— TEXT SHOWN —
= = =

Dr John Mohan Razu
Manipur, 2023 incident, is indeed complex, fluid, and volatile. We will have to go beyond the sexual abuse, molestation and parading naked of two tribal women, who were given a choice of death or shedding their clothes on a country road and in village field around B Phainom village in Kangopokpi district. Manipur--2023 raises a few important questions – unprecedented internet shutdown till date; bodies of women are not just acts of aggression, but represent acts of humiliation to show not just who is weaker or strong, but which group is more entitled; not whether PM Modi spoke on this issue earlier or later or did not speak at all, but what did he speak (contents) and what actions followed thereafter.
If we apply within the rubric of ‘responsibility’ it goes from the state government of Manipur to the Centre government of P M Narendra Modi – double-engine ‘sarkar’, wherein the entire government machinery failed in their ‘responsibility’ that includes law-enforcing agencies as well. Therefore, the question of responsibility goes beyond pointing at the abusers both from top-down or bottom-up. Manipur—2023 should take us back to the Oinam tragedy of 1987, when security forces went on a rampage after a deadly attack by an armed Naga group; Iron sharmila’s 16-year epic hunger strike against the Armed Forces Special Powers Act (AFPSA) and the campaigns over the shooting of Manorama Devi that triggered the naked protest by women before Kangla. The searing images should bring to us a collective memory and consciousness.

= = =

— INFORMATION GIVEN —

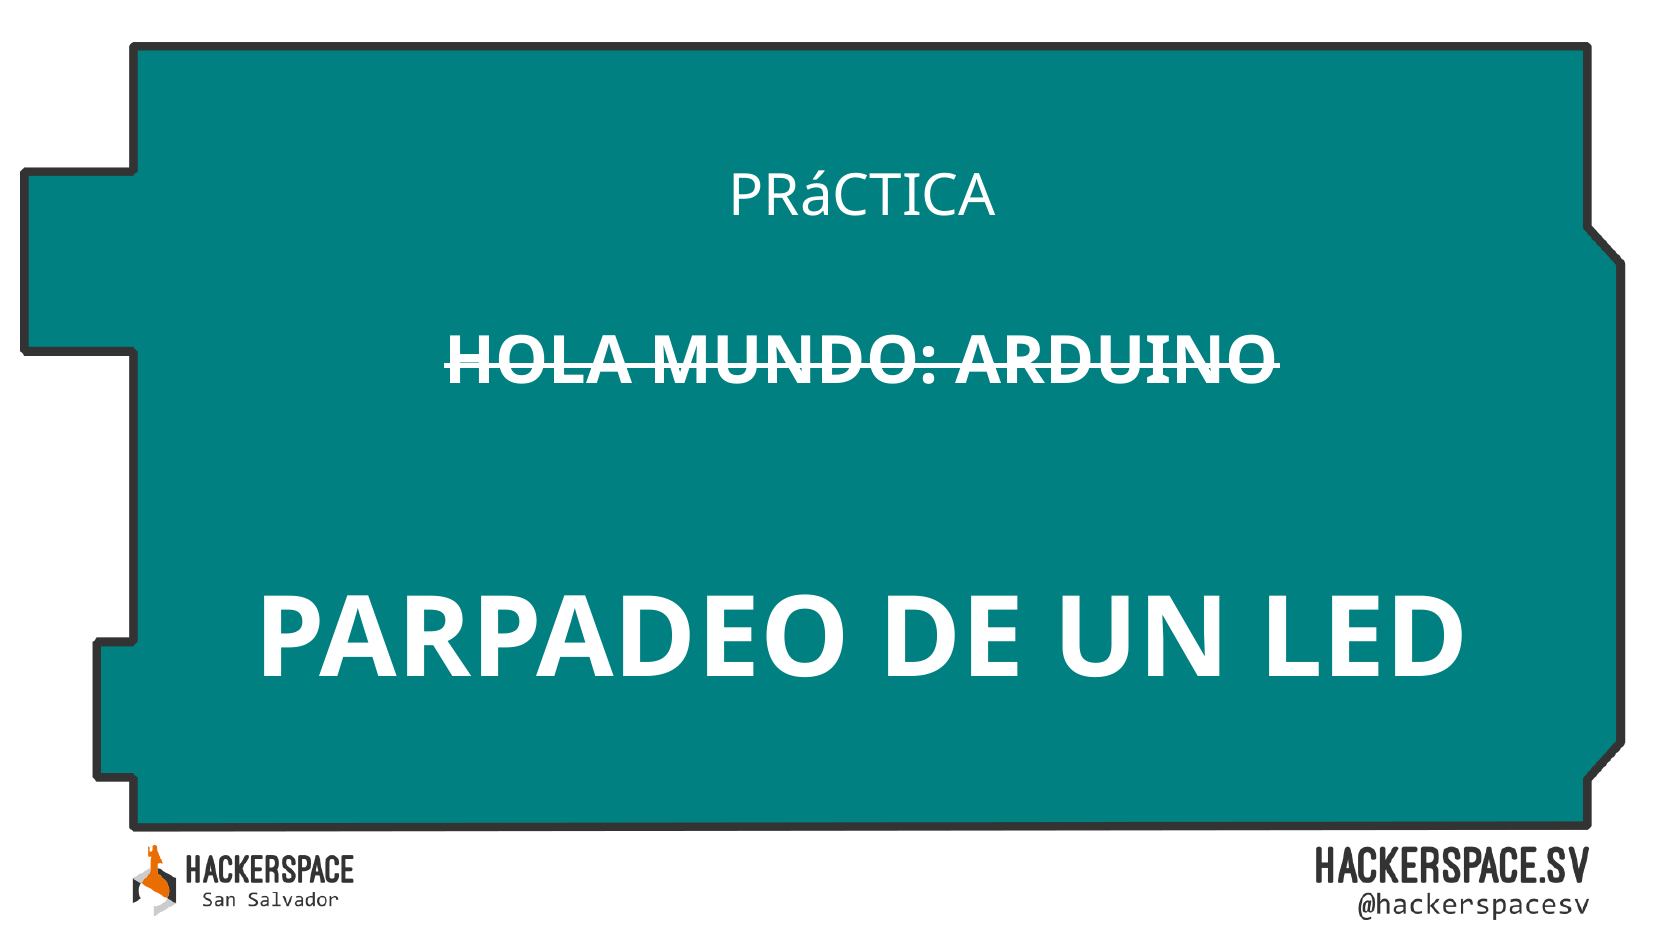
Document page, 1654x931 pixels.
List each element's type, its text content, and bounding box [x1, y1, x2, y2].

subtitle PRáCTICA HOLA MUNDO: ARDUINO PARPADEO DE UN LED [153, 71, 1571, 792]
picture [0, 0, 1654, 931]
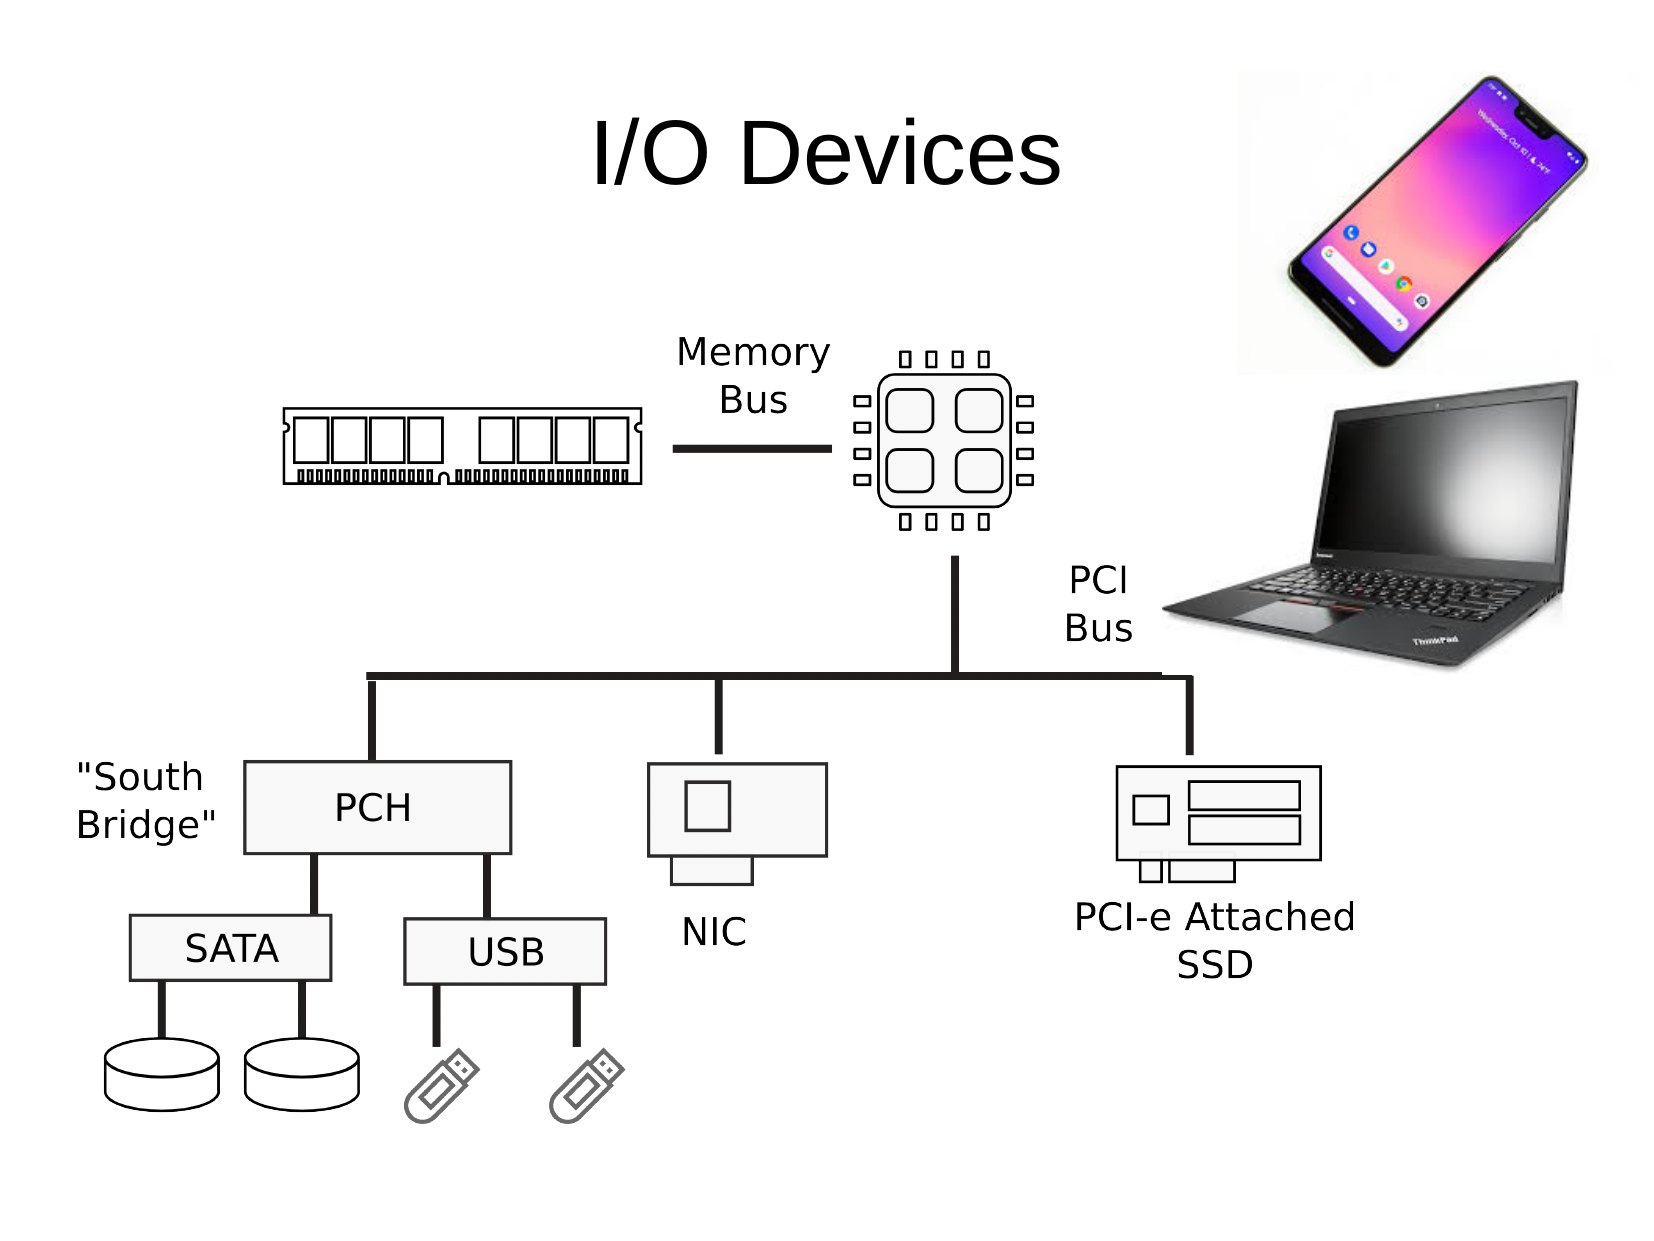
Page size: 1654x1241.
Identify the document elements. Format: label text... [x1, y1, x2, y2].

title I/O Devices [82, 49, 1571, 257]
picture [79, 71, 1643, 1124]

= = =

— GIVEN INSTRUCTION 1 —
In the Manipur article, how long did Iron Sharmila's hunger strike against the Armed Forces Special Powers Act last?
— GIVEN INSTRUCTION 2 —
Return the part of the Manipur article that begins at the words "If we apply" and stops after "memory and consciousness.", copied without any change.

— PROBLEM SOLUTION 1 —
16 years.

— PROBLEM SOLUTION 2 —
If we apply within the rubric of ‘responsibility’ it goes from the state government of Manipur to the Centre government of P M Narendra Modi – double-engine ‘sarkar’, wherein the entire government machinery failed in their ‘responsibility’ that includes law-enforcing agencies as well. Therefore, the question of responsibility goes beyond pointing at the abusers both from top-down or bottom-up. Manipur—2023 should take us back to the Oinam tragedy of 1987, when security forces went on a rampage after a deadly attack by an armed Naga group; Iron sharmila’s 16-year epic hunger strike against the Armed Forces Special Powers Act (AFPSA) and the campaigns over the shooting of Manorama Devi that triggered the naked protest by women before Kangla. The searing images should bring to us a collective memory and consciousness.